I have some significant food memories of freshly made corn tortillas! The first memory takes me back to a drive down the Baja Peninsula about 50 miles south of the California border. I was accompanied by my brother and another friend as we stopped for a bite to eat during our trip south to Ensenada. We stepped into a restaurant that was perched on a cliff overlooking the Pacific and promptly ordered lobster burritos (hey we were on the coast, in Mexico and in our early twenties…so why not?). We were amazed when the food trays came to our table: a platter of lobster, freshly made beans, tomato salsa, avocados, rice and of course freshly made corn tortillas. Everything was amazing…even for our tastes, but those tortillas really stood out. In fact, I can still smell them when I close my eyes.

The next memory takes me back to Mexico…only this time I’m in Puerto Vallarta. I was on holiday with some friends without a care in the world. Our mornings began with a stroll across the street to a tortilla factory, where they sold extremely fresh tortillas for…well, pretty much nothing. It was the first time I ate tortillas in the morning, along with scrambled eggs and probably some fresh Queso Oaxaca (again, I was young).

My third standout memory takes me to an island in the middle of Puget Sound in the USA’s Pacific Northwest. My wife and I were camping with my brother and his wife and we simply had to have some tacos…so, we made grilled tacos over the open fire filling them with whatever else we had on hand. The smell of toasted corn coming from the tortillas is still fresh in my mind, even though this memory occurred a few years ago.

Making your own tortillas is very simple, but you do need to source the masa harina, which should be simple to find if you are near a large city (or near Mexico).
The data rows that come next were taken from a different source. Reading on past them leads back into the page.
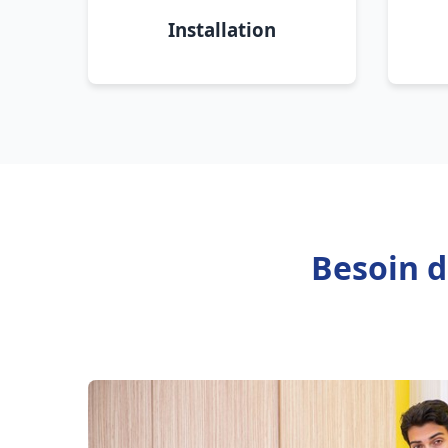
Installation
Besoin d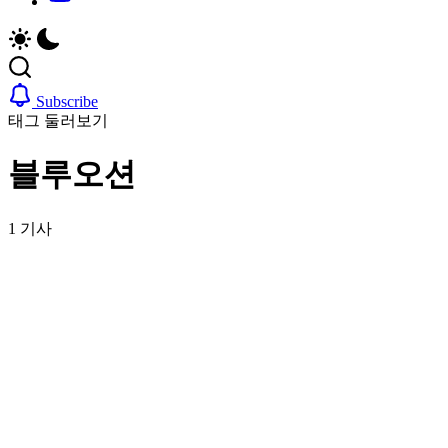
취
비
업,
자,
날
은
씨,
행
여
계
Subscribe
행
좌,
태그 둘러보기
정
집
보
구
블루오션
까
하
지
기,
한
교
1 기사
국
통,
정
취
착
업,
에
날
필
씨,
요
여
한
행
핵
정
심
보
정
까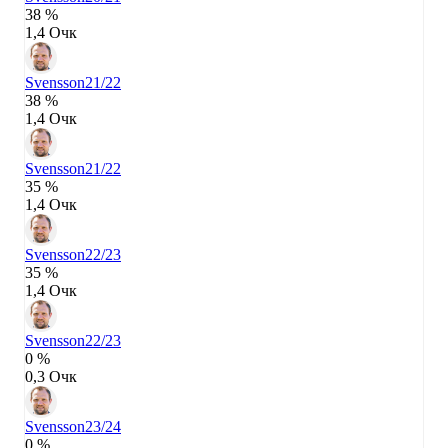
38 %
1,4 Очк
Svensson
21/22
38 %
1,4 Очк
Svensson
21/22
35 %
1,4 Очк
Svensson
22/23
35 %
1,4 Очк
Svensson
22/23
0 %
0,3 Очк
Svensson
23/24
0 %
The flour is important because it has a distinctive flavor which comes from soaking dried and finely milled corn kernels in a solution of calcium hydroxide (sounds dangerous, but it really isn’t). You can use either yellow or blue masa harina for this recipe.
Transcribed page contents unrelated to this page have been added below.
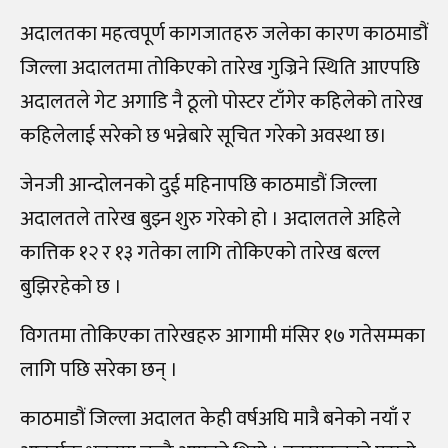
अदालतका महत्वपूर्ण कागजातहरु जलेका कारण काठमाडौं
जिल्ला अदालतमा तोकिएको तारेख गुज्रिने स्थिति आएपछि
अदालतले गेट अगाडि नै ठूलो पोस्टर टाँगेर कहिलेको तारेख
कहिलेलाई सरेको छ भन्नेबारे सूचित गरेको अवस्था छ।
जेनजी आन्दोलनको दुई महिनापछि काठमाडौं जिल्ला
अदालतले तारेख बुझ्न शुरु गरेको हो । अदालतले अहिले
कात्तिक १२ र १३ गतेका लागि तोकिएको तारेख बल्ल
बुझिरहेको छ ।
विगतमा तोकिएका तारेखहरु आगामी मंसिर १७ गतेसम्मका
लागि पछि सरेका छन् ।
काठमाडौं जिल्ला अदालत केही वर्षअघि मात्रै बनेको नयाँ र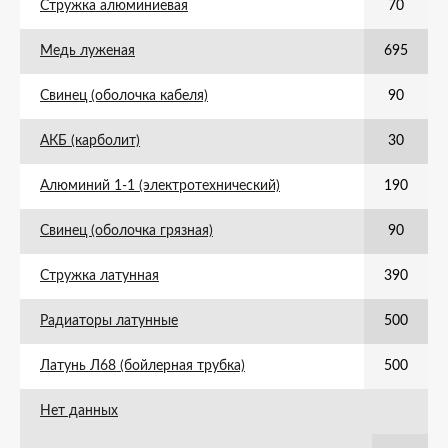
Стружка алюминиевая
70
Медь луженая
695
Свинец (оболочка кабеля)
90
АКБ (карболит)
30
Алюминий 1-1 (электротехнический)
190
Свинец (оболочка грязная)
90
Стружка латунная
390
Радиаторы латунные
500
Латунь Л68 (бойлерная трубка)
500
Нет данных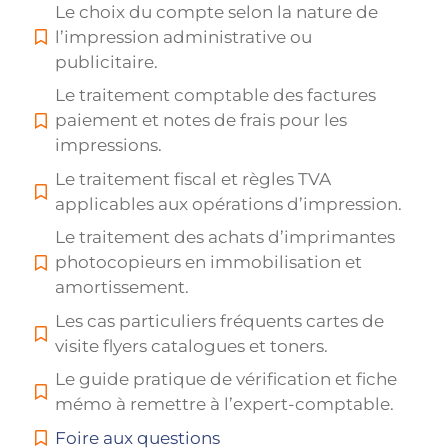
Le choix du compte selon la nature de
l’impression administrative ou
publicitaire.
Le traitement comptable des factures
paiement et notes de frais pour les
impressions.
Le traitement fiscal et règles TVA
applicables aux opérations d’impression.
Le traitement des achats d’imprimantes
photocopieurs en immobilisation et
amortissement.
Les cas particuliers fréquents cartes de
visite flyers catalogues et toners.
Le guide pratique de vérification et fiche
mémo à remettre à l’expert-comptable.
Foire aux questions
Makes about 8-10 tortillas

  • 200 grams (2 cups) masa harina (see tips)

  • 320 ml. (1 ¼-cups) warm water

  • ½ teaspoon sea salt

  • 1 tablespoon unrefined rapeseed oil (optional)

  • Mix the flour, water, salt and oil (if using) together and knead the dough until just barely sticky. The dough should be very smooth.  Cover with a damp towel and let the mixture rest for about 20 minutes.
  • Heat a skillet (preferably cast iron) over medium heat. Pinch off a small ball of the dough (about the size of a golf ball – I like them to weigh about 45 grams or 1 ½-ounces) and place it in a tortilla press lined with baking paper.  Press down hard several times, then carefully peel off the tortilla and place it in the preheated pan.
  • Heat just long enough to dry one side, then flip and dry the other side (there should be just slight hints of black spots on the tortilla).
  • Keep warm between a towel and enjoy immediately.

Jack’s Fresh Tip

Masa harina should be relatively simple to find for most people. Look in markets specializing in Mexican or Latin American products, online or even in natural food stores. Remember, this is not simply corn flour. It is the dehydrated mixture of treated corn ground very fine like flour and mixed with water. It has a very distinctive flavor.

The oil is optional in the preparation of these tortillas. It lends a certain degree of viscosity to the tortillas that prevent them from cracking too much before and after cooking. The use of a fat is common in Mexico and Latin America – usually something like a hydrogenated fat. You can easily make this recipe without the oil if you prefer. You can also use extra virgin olive oil as an alternative.

To make the tortillas without a press, place the dough between two sheets of baking paper and roll out with a rolling pin or press down with the bottom of a heavy pot.

Enjoy corn tortillas when you have the urge to make a taco or burrito…or in the morning with a tofu scramble.